Jeff Bishop’s LinkedIn post gets right to the point: “Houston Oil & Gas Folks — we’re hiring in Texas” for jobs in clean tech. His company, battery developer Key Capture Energy, is making the pitch even as tens of thousands of renewable-energy jobs have dried up amid the coronavirus pandemic. That’s because Bishop and a handful of other clean-power executives see an opportunity to recruit talent from the oil and gas industries, which have been even harder hit. While there are plenty of overlapping skills, it wasn’t always easy for clean-power companies to lure top talent from oil and gas. Wind and solar were young and niche industries that tended to attract environmentalists. Now they’re big energy, and they appeal to a wider class of workers. Since publishing the post two months ago, Bishop has received about 200 applications. “We’ve always wanted oil and gas folks,” said Bishop, Key Capture’s chief executive officer.

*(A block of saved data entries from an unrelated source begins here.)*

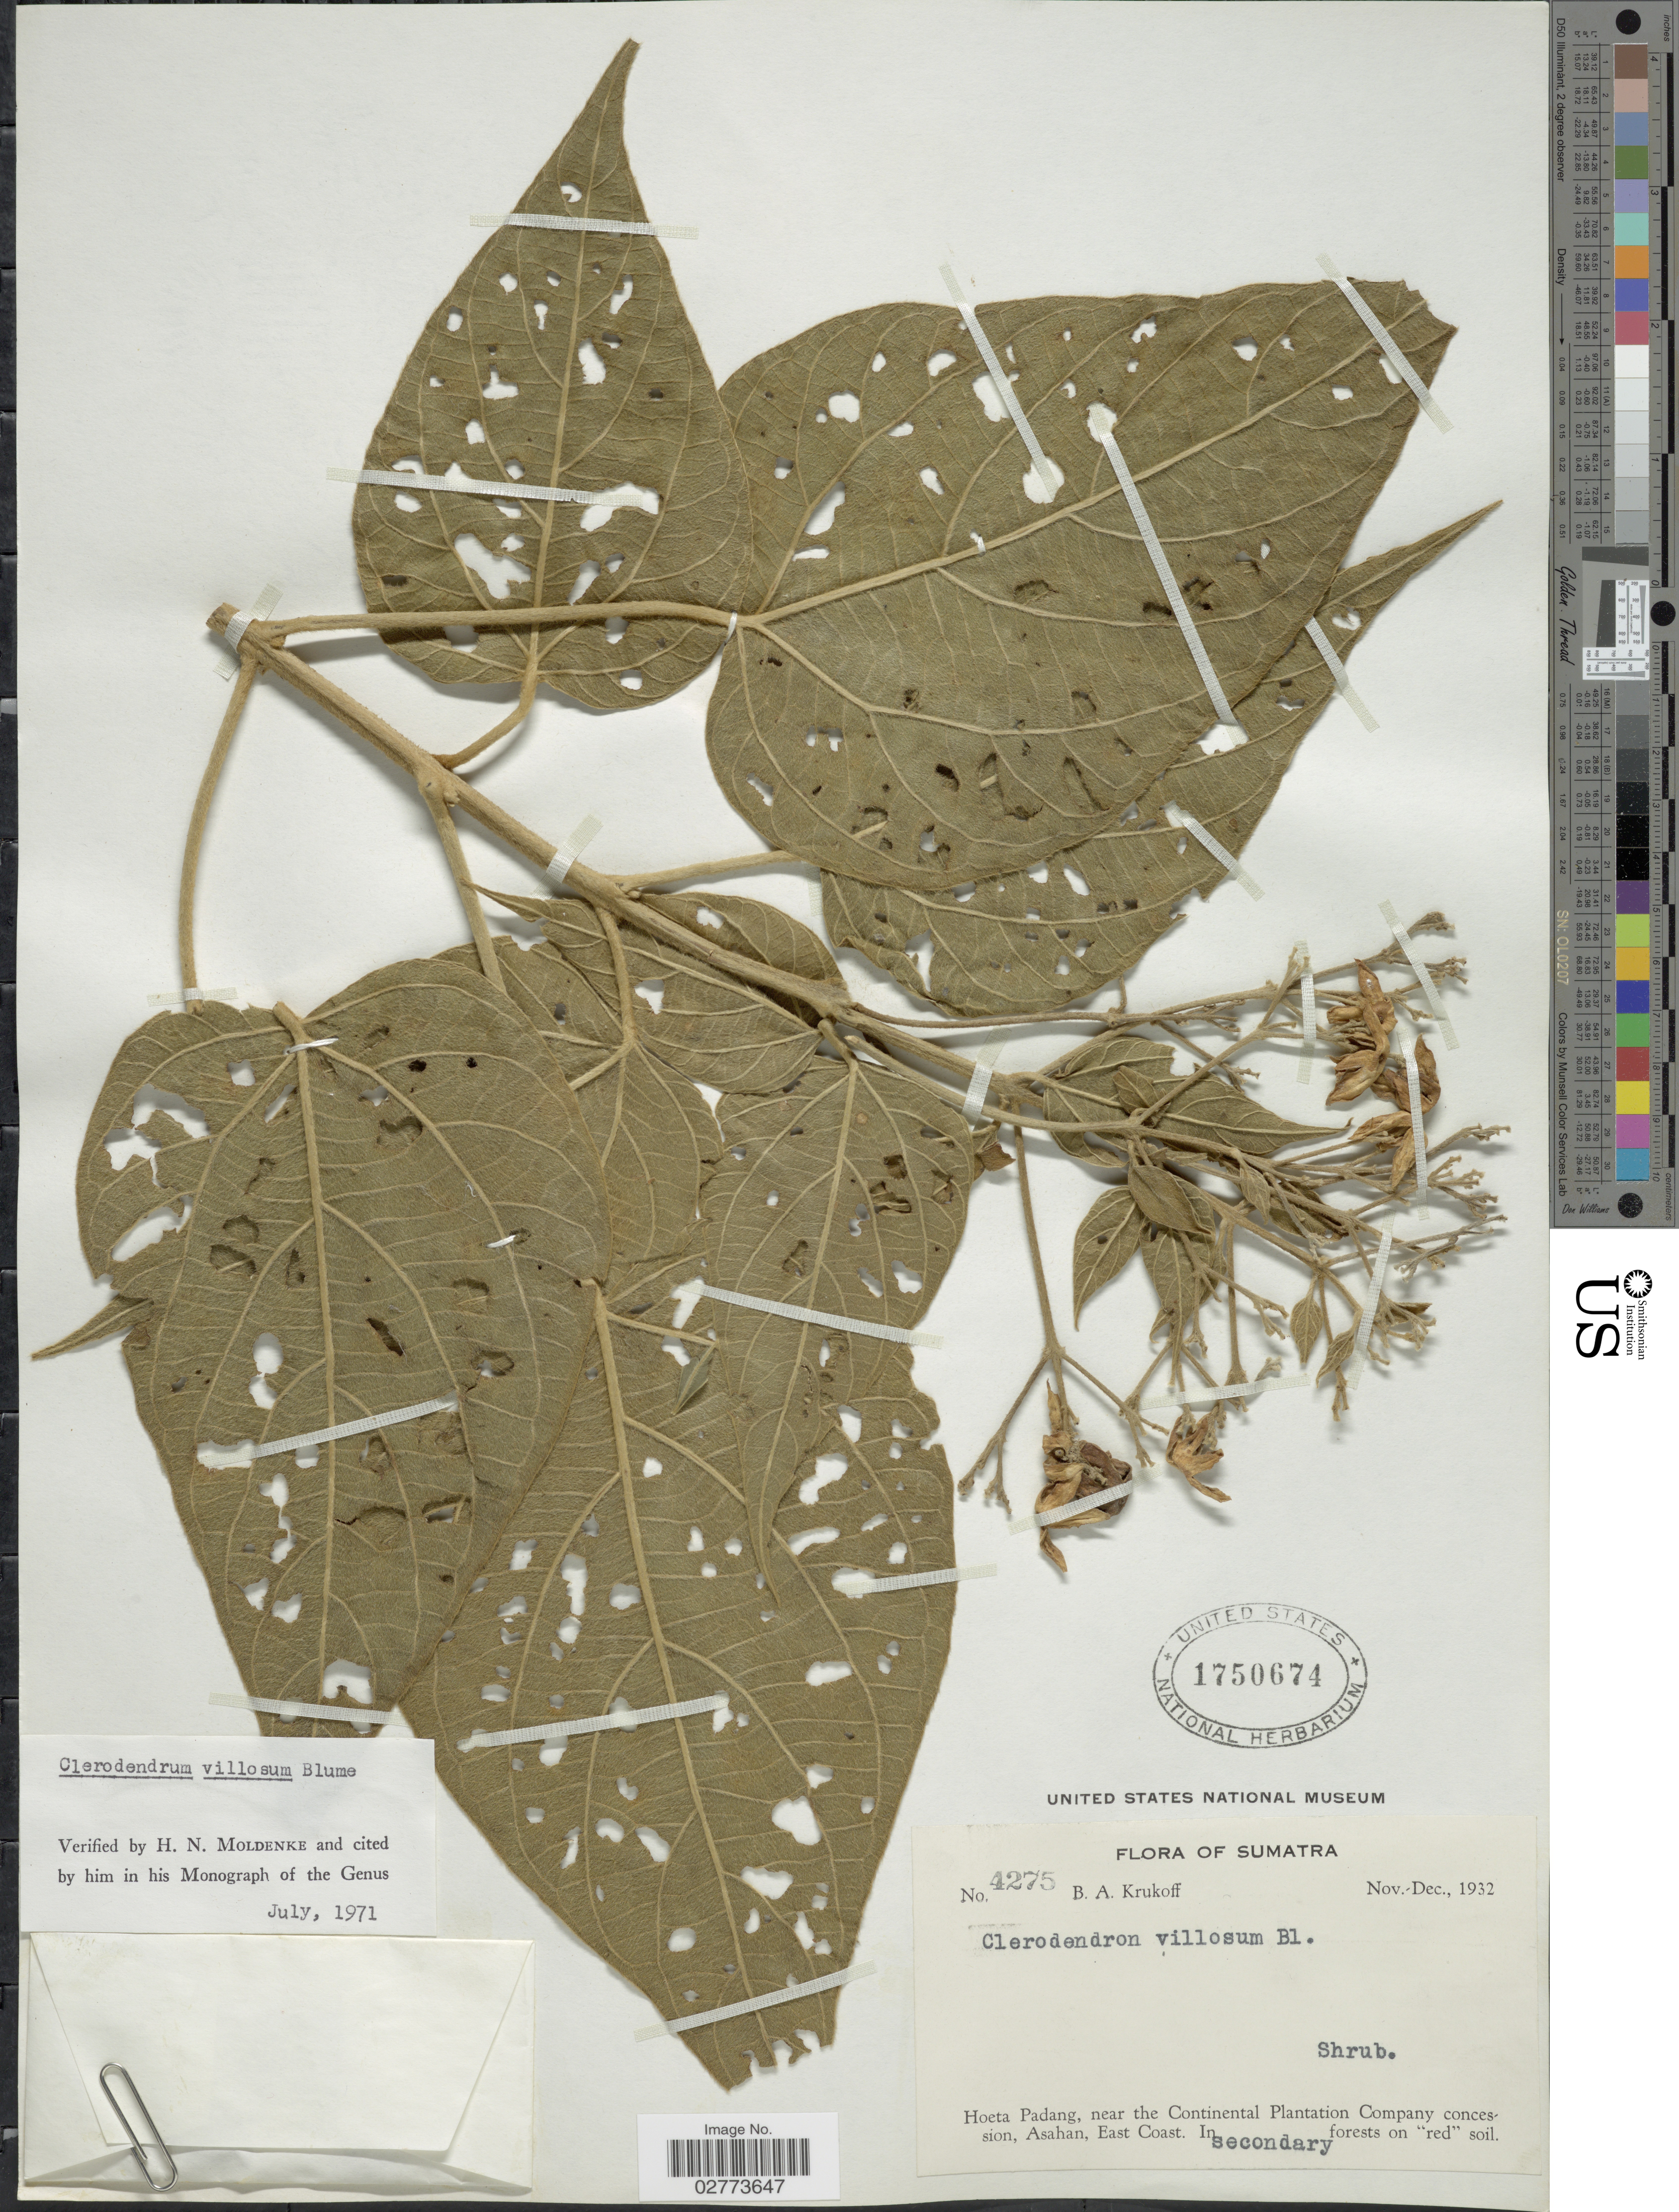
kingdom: Plantae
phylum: Tracheophyta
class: Magnoliopsida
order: Lamiales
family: Lamiaceae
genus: Clerodendrum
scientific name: Clerodendrum villosum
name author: Blume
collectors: B. A. Krukoff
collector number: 4275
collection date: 1932-11/1932-12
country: Indonesia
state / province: Sumatra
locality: Hoeta Padang, near the Continental Plantation Company concession, Asahan, East Coast. In secondary forests on "red" soil.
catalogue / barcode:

Employment in U.S. oil patch has plunged

When boiled down, much of oil, gas, wind and solar is about building projects and selling the output. That requires workers with backgrounds in geology, land acquisition, engineering, finance, asset management and energy contracts. “We are hiring oil and gas refugees for sure,” said Christian Fong, CEO at Spruce Finance Inc. The solar company moved its headquarters from San Francisco to Houston two years ago to recruit more energy veterans. It plans to boost its staff by 30%, or 20 people, during the second and third quarters.